The walking tour group was small, nine people including four other Aussies. There was a couple, originally Pakistanis, who live in Hobart and two English women who live in Wollumboola south of Sydney. Then there were the Americans that give American travellers a bad name. The woman never stopped verbalising her flow of conscience, her husband seemed a little strange, slightly absent, but perhaps it was just that he couldn’t get a chance to speak. Then there was her mother who scowled out from under a funny hat and wouldn’t obey instructions particularly when visiting the mosque.

A mini bus took us to the Topkapi Palace. Unlike European palaces which are large buildings with hundreds of rooms, this palace is comprised of numerous individual pavilions set in beautiful gardens overlooking the Bosphorus. At this time of year the gardens are a riot of colour with tulips, daffodils and pansies set out in large beds around extensive lawns dotted with large mature trees. A highly perfumed flower scented the air where ever we went. The trees have just started to develop a green fuzz of new growth.

The guide wanted us to visit the museums to see the treasures including the worlds largest diamond. That was of no interest to me so I wandered around outside photographing the architecture and enjoying the views of the Bosphorus.

Then we made our way through a gate in the ancient city wall to the Haghia Sophia the meaning of which is Divine Wisdom. Originally constructed by the Romans as a cathedral in 537, it was converted to a mosque in 1453. That’s when the minarets were added. In 1935 it became a museum. An architectural wonder to rival the greatest European cathedrals it remained the world’s largest cathedral for almost 1,000 years. Its central dome was the second second largest, only the Pantheon in Rome being a little larger. Amazingly the Hagia Sophia was constructed in just five years.

We then wandered through gardens to the site of the Roman Hippodrome where there are three columns. The bronze serpent column was taken from the Temple of Apollo at Delphi and relocated here to raise the image of the new Roman capital which was founded in 324 AD. It comprises three intertwined snakes the heads of which originally supported a golden bowl. The Christian Crusaders pillaged the bowl. At a later time the snake heads were destroyed.

Next there is the Egyptian Obelisk of Thutmose III. It was originally erected at the Temple of Karnak in Luxor but the Roman Emperor Theodosius the Great thought it would make a nice feature in the hippodrome so he had it relocated. With an age of about 3,500 years it doesn’t look a day over 300 and is a testament to the skills of the ancient Egyptians. Not to deny the Romans credit for doing an excellent job in relocating it without dropping and breaking it. An interesting point is that the base of these monuments is about 4 metres below the existing ground level. I asked the guide where all at the additional dirt came from. She said that underneath there is another whole city, in fact several. It is for that reason that Istanbul has trams rather than an extensive subway system. Any excavation will reveal ruins and the monuments of ancient cities and the archaeologist have a field day much, I imagine, to the frustration of developers.
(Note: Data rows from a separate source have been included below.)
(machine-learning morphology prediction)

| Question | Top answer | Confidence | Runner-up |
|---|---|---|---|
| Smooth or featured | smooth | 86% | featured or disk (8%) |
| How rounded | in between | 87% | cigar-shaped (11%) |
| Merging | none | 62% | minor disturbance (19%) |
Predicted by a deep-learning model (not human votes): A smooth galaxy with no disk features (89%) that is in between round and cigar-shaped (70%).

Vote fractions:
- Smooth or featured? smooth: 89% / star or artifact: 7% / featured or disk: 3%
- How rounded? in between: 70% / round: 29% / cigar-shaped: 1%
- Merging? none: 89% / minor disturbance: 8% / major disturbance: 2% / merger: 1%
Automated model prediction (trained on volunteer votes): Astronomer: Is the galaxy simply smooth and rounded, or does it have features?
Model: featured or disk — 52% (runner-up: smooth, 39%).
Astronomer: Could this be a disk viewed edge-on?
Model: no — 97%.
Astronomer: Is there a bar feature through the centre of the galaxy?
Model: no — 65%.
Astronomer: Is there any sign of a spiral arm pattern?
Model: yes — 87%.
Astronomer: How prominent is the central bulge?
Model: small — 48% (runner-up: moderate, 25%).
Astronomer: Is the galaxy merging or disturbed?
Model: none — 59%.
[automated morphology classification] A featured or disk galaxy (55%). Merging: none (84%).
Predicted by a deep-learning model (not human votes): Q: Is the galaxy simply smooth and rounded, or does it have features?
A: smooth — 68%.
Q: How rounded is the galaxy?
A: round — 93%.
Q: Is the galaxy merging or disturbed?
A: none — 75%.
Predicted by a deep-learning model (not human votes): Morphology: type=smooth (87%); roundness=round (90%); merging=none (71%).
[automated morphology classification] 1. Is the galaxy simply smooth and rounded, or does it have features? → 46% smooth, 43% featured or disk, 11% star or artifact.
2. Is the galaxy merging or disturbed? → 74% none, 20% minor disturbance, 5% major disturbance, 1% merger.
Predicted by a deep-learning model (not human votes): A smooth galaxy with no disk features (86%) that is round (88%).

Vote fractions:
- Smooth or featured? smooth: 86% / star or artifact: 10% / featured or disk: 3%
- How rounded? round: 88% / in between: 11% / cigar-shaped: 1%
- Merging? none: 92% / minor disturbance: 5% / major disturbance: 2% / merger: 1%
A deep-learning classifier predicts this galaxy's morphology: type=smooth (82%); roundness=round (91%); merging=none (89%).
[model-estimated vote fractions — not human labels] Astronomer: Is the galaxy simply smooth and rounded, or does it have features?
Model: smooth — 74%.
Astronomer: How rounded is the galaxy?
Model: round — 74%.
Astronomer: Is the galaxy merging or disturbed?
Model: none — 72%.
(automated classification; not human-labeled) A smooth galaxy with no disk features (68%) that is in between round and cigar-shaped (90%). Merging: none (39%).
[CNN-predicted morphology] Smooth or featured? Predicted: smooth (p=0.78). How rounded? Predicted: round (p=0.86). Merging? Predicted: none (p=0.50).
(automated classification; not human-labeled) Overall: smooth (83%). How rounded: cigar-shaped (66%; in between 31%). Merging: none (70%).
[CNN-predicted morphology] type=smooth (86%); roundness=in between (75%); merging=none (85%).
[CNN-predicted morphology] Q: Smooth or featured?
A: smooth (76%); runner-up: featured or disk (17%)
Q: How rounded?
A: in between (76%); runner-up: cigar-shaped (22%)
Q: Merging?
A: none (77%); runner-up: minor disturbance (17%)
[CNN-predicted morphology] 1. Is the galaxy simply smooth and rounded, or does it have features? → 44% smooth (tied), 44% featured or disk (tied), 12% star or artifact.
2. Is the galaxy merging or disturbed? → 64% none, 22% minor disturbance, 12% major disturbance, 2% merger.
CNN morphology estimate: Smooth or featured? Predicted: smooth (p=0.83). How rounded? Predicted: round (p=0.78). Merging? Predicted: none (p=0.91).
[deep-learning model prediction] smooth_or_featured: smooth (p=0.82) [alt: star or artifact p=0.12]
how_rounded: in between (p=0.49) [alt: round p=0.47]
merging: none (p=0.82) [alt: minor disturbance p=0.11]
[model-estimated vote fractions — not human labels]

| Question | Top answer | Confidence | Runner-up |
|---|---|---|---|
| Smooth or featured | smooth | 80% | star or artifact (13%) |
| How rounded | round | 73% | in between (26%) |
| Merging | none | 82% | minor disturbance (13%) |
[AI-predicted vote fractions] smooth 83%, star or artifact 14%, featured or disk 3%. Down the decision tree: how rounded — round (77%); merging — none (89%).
Compared with the Egyptian obelisk, the third column looks a bit unkempt. Again the Crusaders are to blame for its condition. The structure, built in the 10th Century, is known as the Walled Obelisk and was beautifully clad in gilded bronze. You can still see the holes where the bronze plates were secured. The bronze was probably recast into statues and other paraphernalia now located in Christian churches.

Finally, the Sultan Ahmed Mosque which we know as the Blue Mosque not because it is blue, but because of the blue ceramic tiles that adorn the interior. Constructed in 1616 and reinforcing the guides comment about matters subterranean, the mosque rest on the foundations of a palace that formerly occupied the site. The vast roof dome is supported on four massive marble columns each eight metres in diameter. The finesse of the details and the remarkable state of preservation are impressive.

We made our way back to our individual hotels via the Grand Bazar. By the time I had returned to the hotel my phone told me I had walked 11 km.